**Tâches à réaliser:**
[a] Recopiez le passage de l'entretien sur le prix Robert Badinter, de « Julien Brochot : C’est » jusqu'à « orateur hors pair. » inclus.
[b] Poursuivez l'entretien sur le prix Robert Badinter après sa dernière phrase.

**Texte source:**

Prix Robert Badinter : les jeunes avocats attendus pour défendre les libertés individuelles
Le 12 mars dernier était lancée la première édition du prix Robert Badinter. Après un dépôt limite fixé au 18 juin, les dossiers finalistes s’affronteront en octobre prochain pour récompenser un jeune avocat soutenant une proposition de loi défendant les libertés fondamentales. Entretien croisé avec deux de ses cofondateurs, Julien Brochot et Valentine Guiriato, tous deux avocats et membres du CNB. Découverte des coulisses de ce nouveau prix.
Actu-Juridique : Qu’est-ce que Robert Badinter représente pour vous ?
Julien Brochot : C’est en général à l’occasion d’une disparition que les prix naissent ; cela a été le cas pour le prix Robert Badinter, né après sa mort. Pour les avocats, Robert Badinter représente une figure tutélaire, emblématique de la profession. C’est un homme qui toute sa vie s’est engagé pour les droits et la liberté – en particulier s’est positionné contre la peine de mort – et qui a fini par porter son combat jusque devant l’Assemblée nationale en sa qualité de ministre de la Justice. C’est un personnage engagé, un très bon avocat et un orateur hors pair.
Valentine Guiriato : Il est un exemple. En tant qu’avocat, on connaît ses grandes plaidoiries, qui ont honoré notre robe, mais en tant que garde des Sceaux tout comme président du Conseil constitutionnel, il a également honoré la fonction. Robert Badinter a envisagé la justice de manière visionnaire. Il a notamment été l’un des premiers à s’intéresser aux questions de constitutionnalité, ce qui a donné par la suite cette grande avancée que sont les questions prioritaires de constitutionnalité (QPC). Ce fut un défenseur des libertés fondamentales, des garanties procédurales. Il représente l’Avocat avec un grand A !
AJ : Peut-on dire qu’il fait aujourd’hui consensus ?
Julien Brochot : Auprès des avocats, c’est une figure incontournable, incontestable et incontestée, mais je ne suis pas convaincu que lui soit heureux qu’on ne le conteste pas (rires) ! C’est quelqu’un qui aimait beaucoup de dialogue, encore plus le contradictoire, et je crois que rien ne le stimulait plus que le débat. Alors, oui, chez nous, il est incontestable, néanmoins il ne vivrait pas trop mal le fait d’être intelligemment contesté ! Sur la question particulière de l’abolition, il y a assez peu de voix qui s’élèvent contre lui dans la profession, pour autant, la peine de mort est quelque chose qui revient de temps à autre sur les devants de la scène politico-médiatique, et c’est la raison pour laquelle il est important de rappeler la figure de Badinter et ce qu’il a porté comme combat. Il faut revenir à ces fondamentaux, au cheminement humain qui consiste à se dire que la peine de mort n’est pas quelque chose qui doit être admis dans notre pays ni ailleurs. Au-delà du facteur humain, il existe aussi le facteur philosophique : est-ce justice de condamner à mort et est-ce que les hommes peuvent seulement rendre justice en tuant ?

**Entrées fournies:**
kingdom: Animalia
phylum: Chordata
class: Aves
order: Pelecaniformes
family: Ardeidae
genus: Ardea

**Résultats:**
[a]
Julien Brochot : C’est en général à l’occasion d’une disparition que les prix naissent ; cela a été le cas pour le prix Robert Badinter, né après sa mort. Pour les avocats, Robert Badinter représente une figure tutélaire, emblématique de la profession. C’est un homme qui toute sa vie s’est engagé pour les droits et la liberté – en particulier s’est positionné contre la peine de mort – et qui a fini par porter son combat jusque devant l’Assemblée nationale en sa qualité de ministre de la Justice. C’est un personnage engagé, un très bon avocat et un orateur hors pair.

[b]
Valentine Guiriato : L’œuvre de Robert Badiner recouvre de nombreux sujets. Au-delà de son combat contre la peine de mort, il s’est aussi engagé contre l’homophobie et a œuvré pour une meilleure considération de l’univers pénitentiaire. C’est notamment sous son mandat qu’on avait interdit les quartiers de haute sécurité dans les prisons. Très inspiré par les travaux de Michel Foucault, il a beaucoup écrit sur la place de l’enfermement. Il avait une vision vraiment avant-gardiste pour son temps, puisqu’il encourageait à voir la punition au-delà de son intérêt punitif, au sein d’une société qui devrait réhabiliter. Certes, punir reste toujours la fonction de la peine dans le Code pénal, mais les rapports de la Contrôleure générale des lieux de privation de liberté abordent la nécessité d’une régulation carcérale. D’ailleurs, notre profession est très engagée sur l’état des prisons, même si à l’ère des post-vérités, les gens n’ont pas envie d’entendre ce qu’on dénonce. Robert Badinter était certes très engagé, mais il n’était pas utopique, il était ancré dans le réel. Ce qui est certain, c’est que chez les avocats, il ne souffre d’aucune contestation.
AJ : De quel contexte parlez-vous ?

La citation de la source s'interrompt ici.